Right, Left and Centre: The Politics of Some Canadians by Dave Jaffe. Another Soldier Who Came Home Alive. Chapter 42, Part Two.

    Part Two of 'Another Soldier Who Came Home Alive'.


       Graham Stark didn't remember World war One. It ended in 1918 and he wasn't born until 1925. Yet he never forgot World War Two. He marched across France, Belgium and Holland, killing and shooting Germans, and being shot at.  At war's end in 1945 he had moved slightly up the army ranks from private to sergeant. Yet most importantly he came home alive. He saw many of his fellow soldiers fall in battle and die.
    Of course Canadian casualties in the Second World War were dwarfed by those of other countries. "Over 27 million people  died in the Soviet Union fighting Nazi Germany," one military historian said. And the Japanese armed forces killed somewhere between 10 and 15 million Chinese in the 1930's and 1940's. "My wife hates the Japanese," one transplanted American said about his Chinese-born wife. "They did terrible things in China during World War Two."
     Anyway Graham Stark came home to British Columbia in 1945. He was only 20 and had to find a job, which he did. He ended up working for a B.C.-based lumber company. This son in a family of 11 children got lucky. By the late 1940's, the B.C. forest industry was on a roll. In 1947 a new B.C. forest act granted what later became Tree Farm licenses to lumber companies. These leases, forest industry Ken Drushka asserts, "constituted the bestowal of an immense windfall capital gain on the recipient at no cost."
     As a wave of prosperity rolled across postwar Canada, millions of new and old Canadians flocked to suburbia. They moved into new homes and the need for wood to build these new houses seemed endless. B.C. forest firms thrived. Graham Stark spent a large part of his adult life, working for big B.C. lumber companies. He travelled throughout east Asia and spent some time in Singapore and Indonesia.
      In Indonesia in 1965, a military coup led by General Suharto overthrew the left leaning government of president Sukarno. Suharto's troops wiped out over half a million communists. Suharto had thus made Indonesia safe for capitalism and Suharto and his family became very rich.
     Canadian, American and Japanese lumber firms poured money into Indonesia and other tropical lands. Woods like radiate pine and eucalyptus trees were planted on islands that were cleared of all native vegetation. "The forest industry is no longer the preserve of the north of the world," forestry expert Patricia Marchak pointed out in the 1990's. In tropical and southern forests, trees  like the eucalyptus and radiate pines,can be grown much faster and grown more quickly than say cedars in British Columbia.
      New technologies came on stream to process these trees and investment flowed south. "North American forests are in decline," Marchak pointed out. A good company man, Stark didn't question these changes.
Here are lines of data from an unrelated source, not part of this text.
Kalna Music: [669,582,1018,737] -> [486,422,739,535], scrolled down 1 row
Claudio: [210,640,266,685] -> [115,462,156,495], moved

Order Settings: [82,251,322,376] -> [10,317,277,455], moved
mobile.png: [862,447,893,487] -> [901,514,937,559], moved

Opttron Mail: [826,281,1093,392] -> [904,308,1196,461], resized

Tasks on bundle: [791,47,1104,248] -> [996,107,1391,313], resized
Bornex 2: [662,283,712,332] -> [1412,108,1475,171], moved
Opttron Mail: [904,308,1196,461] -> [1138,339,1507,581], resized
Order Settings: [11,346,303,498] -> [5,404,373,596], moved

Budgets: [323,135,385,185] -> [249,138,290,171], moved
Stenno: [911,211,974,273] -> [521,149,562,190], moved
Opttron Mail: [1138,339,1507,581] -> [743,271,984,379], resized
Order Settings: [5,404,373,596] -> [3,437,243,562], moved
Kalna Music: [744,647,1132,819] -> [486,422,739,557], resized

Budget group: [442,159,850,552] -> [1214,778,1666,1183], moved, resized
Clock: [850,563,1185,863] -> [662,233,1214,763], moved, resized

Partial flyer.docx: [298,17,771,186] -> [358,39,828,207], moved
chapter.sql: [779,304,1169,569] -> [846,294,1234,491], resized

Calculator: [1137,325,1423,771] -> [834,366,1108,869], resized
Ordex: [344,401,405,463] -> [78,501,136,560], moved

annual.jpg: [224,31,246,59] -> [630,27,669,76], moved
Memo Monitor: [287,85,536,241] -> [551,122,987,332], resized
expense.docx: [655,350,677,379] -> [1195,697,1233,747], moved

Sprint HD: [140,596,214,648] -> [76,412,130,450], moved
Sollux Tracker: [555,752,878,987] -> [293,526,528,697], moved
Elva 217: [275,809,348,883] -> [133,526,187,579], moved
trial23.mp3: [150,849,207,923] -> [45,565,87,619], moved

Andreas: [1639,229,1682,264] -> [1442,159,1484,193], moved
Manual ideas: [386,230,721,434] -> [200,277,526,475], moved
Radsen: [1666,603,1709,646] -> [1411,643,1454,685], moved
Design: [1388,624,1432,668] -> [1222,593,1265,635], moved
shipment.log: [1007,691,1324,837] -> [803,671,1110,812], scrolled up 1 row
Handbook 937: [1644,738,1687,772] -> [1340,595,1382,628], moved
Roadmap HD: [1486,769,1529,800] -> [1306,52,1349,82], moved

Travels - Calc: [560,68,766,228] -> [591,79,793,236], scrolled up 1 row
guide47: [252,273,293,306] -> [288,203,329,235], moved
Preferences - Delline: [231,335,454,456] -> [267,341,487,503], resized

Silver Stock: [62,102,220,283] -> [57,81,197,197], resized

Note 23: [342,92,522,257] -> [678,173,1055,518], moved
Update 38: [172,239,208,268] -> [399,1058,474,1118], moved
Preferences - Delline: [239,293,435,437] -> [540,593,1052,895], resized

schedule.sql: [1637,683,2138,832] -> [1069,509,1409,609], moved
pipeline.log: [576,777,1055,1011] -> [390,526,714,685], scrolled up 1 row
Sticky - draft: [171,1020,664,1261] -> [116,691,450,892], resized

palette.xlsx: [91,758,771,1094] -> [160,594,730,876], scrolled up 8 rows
What was good for the company he worked for, was good for him. He accepted the free enterprise system. As for his politics, he joined and remained a federal Liberal supporter for most of his life. He met his wife Lillian Waterland in the Liberal party. They had a son also called Graham who acquired a massive knowledge of world politics.
     Stark senior had little time for the Conservative Party of Canada. "It's too much King and British Empire stuff for me," he said. He also kept clear of the New Democratic Party ands its predecessor the Co-operative Commonwealth Federation or the C.C.F. "It has little time for our armed forces and I wouldn't vote for it," he said. he was overjoyed when his friend, (later Senator) Ray Perrault won a seat as a federal Liberal Member of Parliament in Burnaby in the Trudeaumania year of 1968. Perrault edged out not only the Conservative contender but also the leader of the N.D.P., namely Tommy Douglas. Douglas, now a left wing icon, had led Saskatchewan for many years and had paved the way for Medicare.